As to the Christian Church, no word of its Blessed Founder indicates that it was committed by him to this theory, or that he even thought it worthy of his attention.
How, like so many other dogmas never dreamed of by Jesus of Nazareth and those who knew him best, it was developed, it does not lie within the province of this chapter to point out; nor is it worth our while to dwell upon its evolution in the early Church, in the Middle Ages, at the Reformation, and in various branches of the Protestant Church: suffice it that, though among English-speaking nations by far the most important influence in its favour has come from Milton's inspiration rather than from that of older sacred books, no doctrine has been more universally accepted, "always, everywhere, and by all," from the earliest fathers of the Church down to the present hour. On the other hand appeared at an early period the opposite view--that mankind, instead of having fallen from a high intellectual, moral, and religious condition, has slowly risen from low and brutal beginnings. In Greece, among the philosophers contemporary with Socrates, we find Critias depicting a rise of man, from a time when he was beastlike and lawless, through a period when laws were developed, to a time when morality received enforcement from religion; but among all the statements of this theory the most noteworthy is that given by Lucretius in his great poem on The Nature of Things.
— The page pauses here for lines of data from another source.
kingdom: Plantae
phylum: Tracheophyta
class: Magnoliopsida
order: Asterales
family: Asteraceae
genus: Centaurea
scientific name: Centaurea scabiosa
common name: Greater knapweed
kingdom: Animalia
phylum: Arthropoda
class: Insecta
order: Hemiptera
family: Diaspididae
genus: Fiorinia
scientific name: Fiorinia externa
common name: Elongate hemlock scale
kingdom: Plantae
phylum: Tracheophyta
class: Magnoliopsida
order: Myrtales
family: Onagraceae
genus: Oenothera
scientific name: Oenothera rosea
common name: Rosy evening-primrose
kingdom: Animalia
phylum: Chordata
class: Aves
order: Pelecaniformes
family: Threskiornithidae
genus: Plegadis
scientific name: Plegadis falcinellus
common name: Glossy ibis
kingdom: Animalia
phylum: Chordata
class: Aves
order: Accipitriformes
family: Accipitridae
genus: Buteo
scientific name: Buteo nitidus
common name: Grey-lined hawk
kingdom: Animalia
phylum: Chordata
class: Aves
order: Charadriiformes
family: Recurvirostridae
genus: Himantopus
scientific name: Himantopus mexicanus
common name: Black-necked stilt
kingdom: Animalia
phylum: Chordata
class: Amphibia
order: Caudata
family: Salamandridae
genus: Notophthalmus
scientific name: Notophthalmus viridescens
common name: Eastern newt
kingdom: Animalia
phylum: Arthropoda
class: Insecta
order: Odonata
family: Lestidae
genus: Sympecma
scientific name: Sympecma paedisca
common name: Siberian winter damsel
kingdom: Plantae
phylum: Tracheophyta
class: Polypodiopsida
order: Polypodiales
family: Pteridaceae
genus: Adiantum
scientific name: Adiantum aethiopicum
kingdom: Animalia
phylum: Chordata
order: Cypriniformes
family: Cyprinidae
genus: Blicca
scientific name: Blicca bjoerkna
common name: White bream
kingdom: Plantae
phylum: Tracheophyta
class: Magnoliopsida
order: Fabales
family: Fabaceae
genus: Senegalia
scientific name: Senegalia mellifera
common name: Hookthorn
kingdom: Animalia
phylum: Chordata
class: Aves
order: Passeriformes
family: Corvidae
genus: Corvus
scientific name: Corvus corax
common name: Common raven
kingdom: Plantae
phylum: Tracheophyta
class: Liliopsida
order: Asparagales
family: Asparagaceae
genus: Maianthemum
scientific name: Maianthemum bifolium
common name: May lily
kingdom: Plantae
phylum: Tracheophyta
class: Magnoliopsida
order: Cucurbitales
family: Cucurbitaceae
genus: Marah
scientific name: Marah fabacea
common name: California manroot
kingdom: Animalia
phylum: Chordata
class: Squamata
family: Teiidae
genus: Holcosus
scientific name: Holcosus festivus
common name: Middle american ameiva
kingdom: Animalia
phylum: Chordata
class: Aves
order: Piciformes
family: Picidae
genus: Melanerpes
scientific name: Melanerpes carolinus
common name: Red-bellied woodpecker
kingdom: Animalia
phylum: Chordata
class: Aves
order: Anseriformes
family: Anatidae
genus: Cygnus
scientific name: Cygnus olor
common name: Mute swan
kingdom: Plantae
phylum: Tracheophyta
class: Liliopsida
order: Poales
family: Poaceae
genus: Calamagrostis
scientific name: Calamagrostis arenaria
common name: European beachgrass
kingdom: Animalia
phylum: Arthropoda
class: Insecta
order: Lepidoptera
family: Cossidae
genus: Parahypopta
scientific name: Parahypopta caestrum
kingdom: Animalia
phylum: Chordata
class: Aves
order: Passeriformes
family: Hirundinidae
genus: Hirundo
Despite its errors, it remains among the most remarkable examples of prophetic insight in the history of our race.
The inspiration of Lucretius gave him almost miraculous glimpses of truth; his view of the development of civilization from the rudest beginnings to the height of its achievements is a wonderful growth, rooted in observation and thought, branching forth into a multitude of striking facts and fancies; and among these is the statement regarding the sequence of inventions: "Man's earliest arms were fingers, teeth, and nails, And stones and fragments from the branching woods; Then copper next; and last, as latest traced, The tyrant, iron." Thus did the poet prophesy one of the most fruitful achievements of modern science: the discovery of that series of epochs which has been so carefully studied in our century. Very striking, also, is the statement of Horace, though his idea is evidently derived from Lucretius.